В конце восьмидесятых в западном мире внезапно возникла мода на оскорбления post mortem[150].
Бруно Беттельхейм[151] написал две лучшие книги, посвященные уродствам и аутизму. При появлении новости о его самоубийстве началось то, что называется sacrifice haineux. Я вспоминаю об этом с почти физическим отвращением. Коллективная мораль, что американская, что европейская, отказывала врачу-пси-хоаналитику, всю жизнь лечившему других людей, в праве засунуть голову в пластиковый пакет, рухнуть на колени возле входной двери, уткнувшись головой в циновку у порога, и умереть, бросив, таким образом, вызов официальному оптимизму. Во Франции это возмущение тотчас приняло антисемитский душок. Лучше бы он торговал древесиной где-нибудь в Вене и исчез в немецких товарных вагонах! В Соединенных Штатах газеты писали: «Почему этот мерзкий тип, спасшийся из лагерей смерти, вздумал кончать жизнь самоубийством именно у нас? Хорошо же он отблагодарил принявшую его страну!»
Это случилось весной 1990 года.
Передышка кончилась, смерть снова взялась за работу.
Впервые мне довелось обнаружить, что яростный пыл осуждения в обществах, зациклившихся на уравниловке в правах, может обрушиться даже на мертвых, покоящихся в могилах.
Древняя традиция прощать ушедшим в мир иной ныне отброшена как ненужный сор.

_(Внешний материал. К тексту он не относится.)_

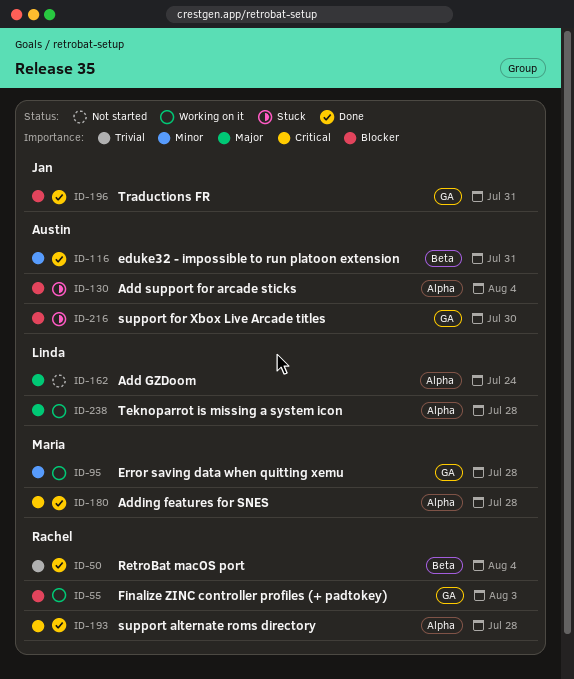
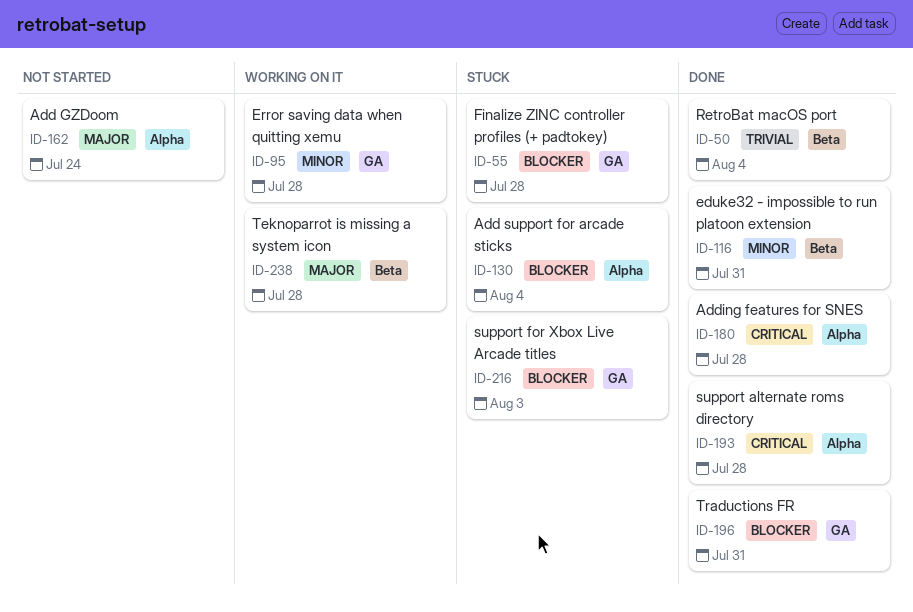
ID-55, status: Working on it -> Stuck
ID-55, due: Aug 3 -> Jul 28
ID-216, due: Jul 30 -> Aug 3
ID-238, label: Alpha -> Beta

Во второй раз я стал свидетелем этой позорной одержимости на следующий день после смерти Маргерит Дюрас[152]. Я горько оплакивал уход этой миниатюрной женщины. Как я любил смотреть на нее, когда она распахивала дверь крошечного кабинетика, который я занимал в те времена в издательстве позади церкви Фомы Аквинского, в VII округе Парижа! Я просмотрел газеты. Включил телевизор. Полистал еженедельные журналы. И мне стало страшно жить в этом мире. Я знал, что люди уже давно ни во что не ставят неприкосновенность жилища, свободу слова, частной жизни, сексуальной ориентации, родительский авторитет, тайну телефонных разговоров. Но теперь они презрели даже уважение к усопшему, к безмолвию, следующему за последним вздохом. Это была настоящая гражданская война, объявленная умершим. Война, где все сражались с каждым и никакое человеческое право не было защищено. Теперь можно было в открытую линчевать трупы.
Отец Котон объявил Генриху IV[153], которого вдруг обуяла тревога: «Иисус будет творить Страшный суд на древнесирийском языке».
Читая проповедь в Лувре во время Великого поста, преподобный Пьер Котон внес в свою речь по поводу ада следующие конкретные уточнения: «Ад — это свалка трупов, куда ангелы сбрасывают все без разбора человеческие тела, от первого душегуба и братоубийцы до Антихриста с его свитой. Ад есть место таких страшных мучений, что все пытки, какие были, есть и будут в этом мире — укусы скорпионов, дыба, колесо, жернова, колодки, решетки для поджаривания, медные быки, раскаленные шлемы, щипцы, испанский сапог, сажание на кол, острые веретена, конвульсии, отчаяние, нервные судороги, — в сравнении с ними не более страшны, чем роса на траве».